Perspectives : Et si on ouvrait toute l'année !

Perspectives : Et si on ouvrait toute l'année !

Emballées par l'expérience réussie des JNPO, de plus en plus d'entreprises décident d'ouvrir leurs portes toute l'année.

Badoit, Hugo Soie, Pasquier Auga, OI Manufacturing, Saint-Gobain Emballage, la Verrerie de Saint-Just... Bon nombre d'entreprises ligériennes n'ont pas attendu les JNPO pour ouvrir leurs portes au public... Et ce toute l'année! La raison? «Les gens découvrent que nous sommes à la pointe de la technologie et de l'innovation. Ils repartent contents et si en plus ils décident plus tard d'acheter une piscine...», commente Jean-Louis Desjoyaux. Ouvrir ses portes toute l'année serait donc un bon moyen d'accélérer son business? «Ce n'est pas mesurable, mais c'est une évidence», ajoute le P-dg des Piscines Desjoyaux, qui a mis cette pratique en place dans son entreprise il y a cinq ans. Se rapprocher de ses clients, marquer leurs esprits pour développer à terme les ventes, c'est ce qui a poussé Les Confituriers du Vieux Chérier à franchir le pas cette année. Depuis l'expérience réussie des JNPO l'an passé, le dirigeant de la petite PME de Chérier a décidé de profiter de cette nouvelle édition pour lancer des visites toute l'année.

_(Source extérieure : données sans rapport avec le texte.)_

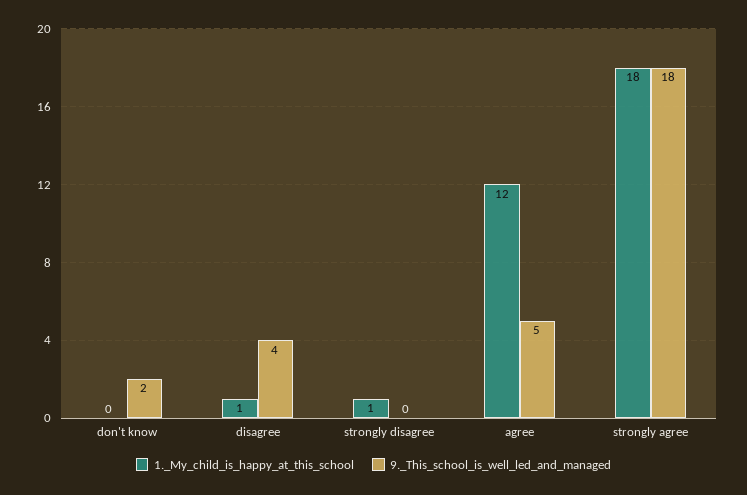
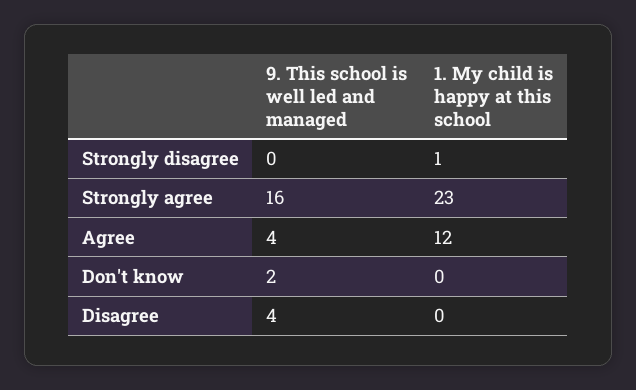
  {
    "1._My_child_is_happy_at_this_school": {
      "don't know": 0,
-     "disagree": 1,
+     "disagree": 0,
      "strongly disagree": 1,
      "agree": 12,
-     "strongly agree": 18
+     "strongly agree": 23
    },
    "9._This_school_is_well_led_and_managed": {
      "don't know": 2,
      "disagree": 4,
      "strongly disagree": 0,
-     "agree": 5,
+     "agree": 4,
-     "strongly agree": 18
+     "strongly agree": 16
    }
  }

Effet de levier et retombées directes

«Pour nous qui ne travaillons qu'avec des revendeurs, cela nous permet d'avoir un contact direct avec nos consommateurs et d'avoir un retour sur nos produits. C'est aussi un bon effet de levier pour acquérir de nouveaux clients et fidéliser les autres», explique Philippe Doron, dirigeant des Confituriers du Vieux Chérier. Fromager et maître affineur de renom, Hervé Mons a lui aussi décidé de profiter de la nouvelle édition des JNPO pour lancer des visites dégustation et des visites thématiques toute l'année. «Jusqu'à présent, l'entreprise n'était pas vraiment adaptée pour la visite client. Depuis, j'ai repris un vieux tunnel ferroviaire en pierre à Ambierle pour le transformer en cave d'affinage. Il ouvrira à l'occasion des JNPO», explique Hervé Mons. Et d'ajouter: «Les visites nous permettront de satisfaire la curiosité de nos clients. Ils pourront se rendre compte de notre engagement avec la filière en amont et seront ainsi rassurés sur la qualité de nos produits. C'est fait pour être ludique, mais aussi pour gagner de l'argent puisque l'idée est ensuite de les orienter sur les boutiques où ils retrouveront nos produits». À cet effet de levier difficilement quantifiable peuvent s'ajouter des retombées plus directes. À raison de 4€ par visite et de 28 groupes dans l'année, plus les dépenses sur son point de vente usine, le dirigeant des Confituriers du Vieux Chérier, Philippe Doron, espère engranger près de 9.700€ en 2.010, soit tout de même 5% du CA de l'entreprise.